Requirements — Copy the rows from the start through the line containing "vignetting: fall-off radius 60.65%", swapping "developed" for "edited" and leaving everything else unchanged.

Records —
****************

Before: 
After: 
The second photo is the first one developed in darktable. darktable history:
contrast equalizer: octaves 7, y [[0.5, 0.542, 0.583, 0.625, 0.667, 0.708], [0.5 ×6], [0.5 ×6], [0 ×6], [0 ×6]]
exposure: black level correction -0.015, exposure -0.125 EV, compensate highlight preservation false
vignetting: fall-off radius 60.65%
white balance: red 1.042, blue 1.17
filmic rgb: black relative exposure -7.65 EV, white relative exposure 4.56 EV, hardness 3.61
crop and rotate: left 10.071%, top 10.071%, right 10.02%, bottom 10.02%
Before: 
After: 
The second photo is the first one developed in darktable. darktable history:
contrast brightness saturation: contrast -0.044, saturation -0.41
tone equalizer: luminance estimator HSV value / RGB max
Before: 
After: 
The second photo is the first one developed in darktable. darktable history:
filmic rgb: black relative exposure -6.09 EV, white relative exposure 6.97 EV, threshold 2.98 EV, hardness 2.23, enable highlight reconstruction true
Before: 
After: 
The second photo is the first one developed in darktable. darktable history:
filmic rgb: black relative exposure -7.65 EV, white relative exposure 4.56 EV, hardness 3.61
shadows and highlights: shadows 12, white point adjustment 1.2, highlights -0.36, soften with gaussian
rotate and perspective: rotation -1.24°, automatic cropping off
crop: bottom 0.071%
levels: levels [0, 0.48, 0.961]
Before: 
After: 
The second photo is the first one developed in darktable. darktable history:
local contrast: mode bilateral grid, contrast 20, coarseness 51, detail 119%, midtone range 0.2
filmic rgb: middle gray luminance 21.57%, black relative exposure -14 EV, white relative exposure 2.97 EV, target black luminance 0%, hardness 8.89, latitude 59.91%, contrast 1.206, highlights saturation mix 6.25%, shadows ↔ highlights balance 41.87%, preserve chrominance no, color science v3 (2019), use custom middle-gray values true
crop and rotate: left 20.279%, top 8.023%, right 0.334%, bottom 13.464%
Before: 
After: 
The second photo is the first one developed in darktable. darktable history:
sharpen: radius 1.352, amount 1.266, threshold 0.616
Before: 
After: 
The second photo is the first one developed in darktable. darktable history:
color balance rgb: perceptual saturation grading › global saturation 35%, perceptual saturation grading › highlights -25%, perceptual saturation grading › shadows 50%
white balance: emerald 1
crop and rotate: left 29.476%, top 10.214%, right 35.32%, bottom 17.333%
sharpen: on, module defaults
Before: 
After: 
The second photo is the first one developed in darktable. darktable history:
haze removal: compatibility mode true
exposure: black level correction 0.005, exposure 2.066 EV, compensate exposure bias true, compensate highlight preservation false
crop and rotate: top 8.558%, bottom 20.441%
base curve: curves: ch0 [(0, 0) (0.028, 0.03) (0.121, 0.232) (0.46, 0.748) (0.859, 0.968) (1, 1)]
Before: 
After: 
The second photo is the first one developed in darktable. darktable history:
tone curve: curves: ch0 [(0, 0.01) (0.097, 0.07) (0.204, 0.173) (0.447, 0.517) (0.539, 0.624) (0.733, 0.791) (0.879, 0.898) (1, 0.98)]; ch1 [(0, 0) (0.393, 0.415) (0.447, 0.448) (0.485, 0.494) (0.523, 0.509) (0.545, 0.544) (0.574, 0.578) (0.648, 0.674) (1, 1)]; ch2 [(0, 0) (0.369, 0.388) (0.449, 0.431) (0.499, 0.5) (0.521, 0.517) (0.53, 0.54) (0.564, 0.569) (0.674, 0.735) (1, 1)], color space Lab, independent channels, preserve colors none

****************

Expected output —
Before: 
After: 
The second photo is the first one edited in darktable. darktable history:
contrast equalizer: octaves 7, y [[0.5, 0.542, 0.583, 0.625, 0.667, 0.708], [0.5 ×6], [0.5 ×6], [0 ×6], [0 ×6]]
exposure: black level correction -0.015, exposure -0.125 EV, compensate highlight preservation false
vignetting: fall-off radius 60.65%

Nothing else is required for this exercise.